A vingadora da noite

Jodie Foster de pistola em punho a matar os bandidos que percorrem Nova Iorque em busca de vingança pelo namorado perfeito que três rufias mataram no Central Park? Jodie Foster a fazer de Charles Bronson de saias e a tomar a justiça nas suas próprias mãos?

A premissa começa por causar estranheza. No entanto, convém olhar para lá da superfície que dá a entender estar aqui um "thriller" de vigilantes e perceber que uma das grandes actrizes americanas da actualidade e o irlandês Neil Jordan construiram um conto de fadas escuro sobre a culpa e a redenção, reflectindo o estado de espírito da América pós-11 de Setembro.

Não é surpresa para quem conhecer a obra de Jordan que o realizador e romancista irlandês tem andado a olhar para realidades transfiguradas através do olhar de personagens que se sentem "fora" do mundo real. "A Estranha em Mim" introduz essa vertente onírica num "thriller" de narrativa mais tradicional sob a forma de uma viagem ao lado escuro de nós próprios. Erica Bain, uma locutora de rádio que regista no seu programa os sons de uma Nova Iorque cuja personalidade ela sente estar a perder-se por entre o progresso, passeia o cão com o noivo pelo Central Park uma noite quando são atacados por três rufias que o matam a ele e a deixam a ela em coma. Alice atravessou o espelho e o que se segue é o registo das suas aventuras do outro lado de si própria.
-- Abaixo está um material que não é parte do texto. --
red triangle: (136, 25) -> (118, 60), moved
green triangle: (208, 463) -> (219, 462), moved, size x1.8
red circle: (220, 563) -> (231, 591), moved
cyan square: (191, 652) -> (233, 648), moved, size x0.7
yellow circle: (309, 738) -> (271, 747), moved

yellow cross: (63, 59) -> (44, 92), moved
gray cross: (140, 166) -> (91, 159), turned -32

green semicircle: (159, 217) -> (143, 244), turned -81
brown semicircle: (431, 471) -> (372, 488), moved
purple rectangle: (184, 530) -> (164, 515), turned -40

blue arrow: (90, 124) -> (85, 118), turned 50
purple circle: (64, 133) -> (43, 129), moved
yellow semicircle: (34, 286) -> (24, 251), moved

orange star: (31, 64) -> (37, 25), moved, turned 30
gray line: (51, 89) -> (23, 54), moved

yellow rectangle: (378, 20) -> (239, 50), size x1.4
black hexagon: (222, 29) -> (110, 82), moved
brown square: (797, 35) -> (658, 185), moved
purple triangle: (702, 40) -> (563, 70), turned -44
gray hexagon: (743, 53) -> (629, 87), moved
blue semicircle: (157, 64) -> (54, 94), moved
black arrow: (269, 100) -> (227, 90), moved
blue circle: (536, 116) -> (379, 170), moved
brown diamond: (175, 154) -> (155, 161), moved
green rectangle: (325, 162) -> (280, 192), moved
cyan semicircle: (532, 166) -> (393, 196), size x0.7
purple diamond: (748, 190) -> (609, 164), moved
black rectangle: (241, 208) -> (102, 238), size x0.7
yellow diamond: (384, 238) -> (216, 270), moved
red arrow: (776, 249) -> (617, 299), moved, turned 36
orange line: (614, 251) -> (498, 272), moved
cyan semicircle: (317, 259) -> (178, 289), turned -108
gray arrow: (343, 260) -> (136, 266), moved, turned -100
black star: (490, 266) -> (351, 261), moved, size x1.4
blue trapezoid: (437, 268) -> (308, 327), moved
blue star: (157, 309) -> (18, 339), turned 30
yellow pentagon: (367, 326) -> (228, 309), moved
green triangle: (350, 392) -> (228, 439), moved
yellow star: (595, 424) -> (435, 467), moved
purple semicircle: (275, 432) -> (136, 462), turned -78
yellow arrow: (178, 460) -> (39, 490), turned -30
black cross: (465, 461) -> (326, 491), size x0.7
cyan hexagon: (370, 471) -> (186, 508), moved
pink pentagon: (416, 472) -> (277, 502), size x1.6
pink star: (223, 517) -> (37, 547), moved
"A Estranha em Mim" é o percurso de Erica descobrindo o monstro escondido dentro de si e perguntando-se se valerá a pena deixá-lo à solta: a arma que compra no mercado negro para protecção, confere-lhe o poder de combater o fogo com o fogo, de se substituir à polícia manietada pela lei e castigar os maus que passam pelos buracos da rede legal. Mas é também o percurso do seu questionamento moral à medida que Erica vai ganhando confiança e começa a sentir-se invulnerável - e Foster que é uma das mais extraordinárias actrizes em actividade hoje em dia, não perde oportunidade de explorar o dilema que consome Erica por dentro, sem julgar, apenas trazendo ao de cima a vulnerabilidade e a humanidade de uma mulher que viu o seu mundo desintegrado e procura adaptar-se a uma nova realidade.

Juntos, Foster e Jordan constroem um thriller formalmente elegante que questiona a própria natureza do sub-género ao mesmo tempo que à superfície adere às suas regras. O certo é que, quando Erica Bain atravessa o espelho na direcção oposta no final do filme, não podemos ter a certeza se o monstro que acordou dentro dela foi expulso ou está apenas adormecido - mesmo que uma sequela seja profundamente improvável.